A few years ago, Dennis McGrath started having problems with his memory.

"I was concerned about it, do I have Alzheimer's?" he said.

The 71-year-old said he felt as if he was aging overnight. Gary Olson, 62, was also having problems, which were work-related.

"As far as getting projects done -- missing deadlines, late for appointments, all that kind of thing," he said.

Both men had symptoms that at first glance resemble early cognitive decline, the possible beginnings of dementia.

"We're starting to see more adults in their 60s and even 70s come in saying that they're having attention problems," Dr. Len Adler of New York University Langone Medical Center said. "So that's an important differential to make between having Alzheimer's disease or dementia and having ADHD. And sometimes people will come in having had a dementia work-up. It hasn't shown anything."

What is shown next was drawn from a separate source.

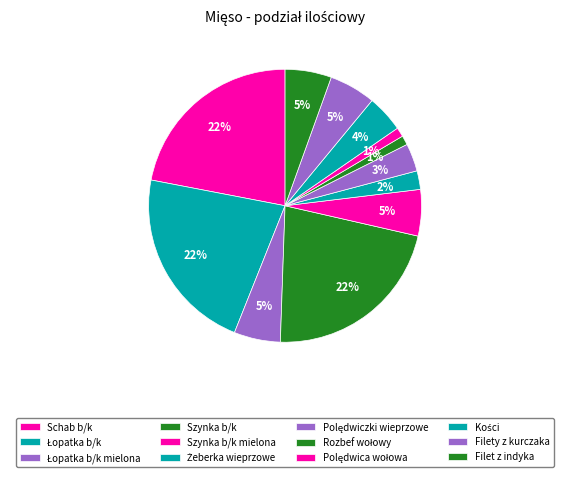

How many slices are in this pie chart?

12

While adult ADHD is common, it's also under-diagnosed and under-treated. Like Olson, sufferers know something is wrong, but don't necessarily know what it is.

"I never really knew what it was or I couldn't put my finger on it. I just thought that something just wasn't right," Olson said.

It's especially important to differentiate between early dementia and ADHD because there are good treatments for the disorder, medications and cognitive talk therapy.

There's a World Health Organization 18-symptom checklist that provides a doctor with a kind of roadmap for ADHD versus dementia. Taking note of a patient's history is particularly important.

"If the issues of attention, concentration, distraction, restlessness, impulsivity, have been present going back to earlier in life and presumably some of them back to at least before middle school, then we're dealing with a longitudinal problem and that's not necessarily a cognitive decline where that would start in older life," Adler explained.

Adults aren't suddenly developing ADHD, they've had it since childhood but were never diagnosed or treated, Dr. Gomez said.

Proper diagnosis and treatment is critical because they may have higher rates of smoking, divorce, and lower academic and employment success.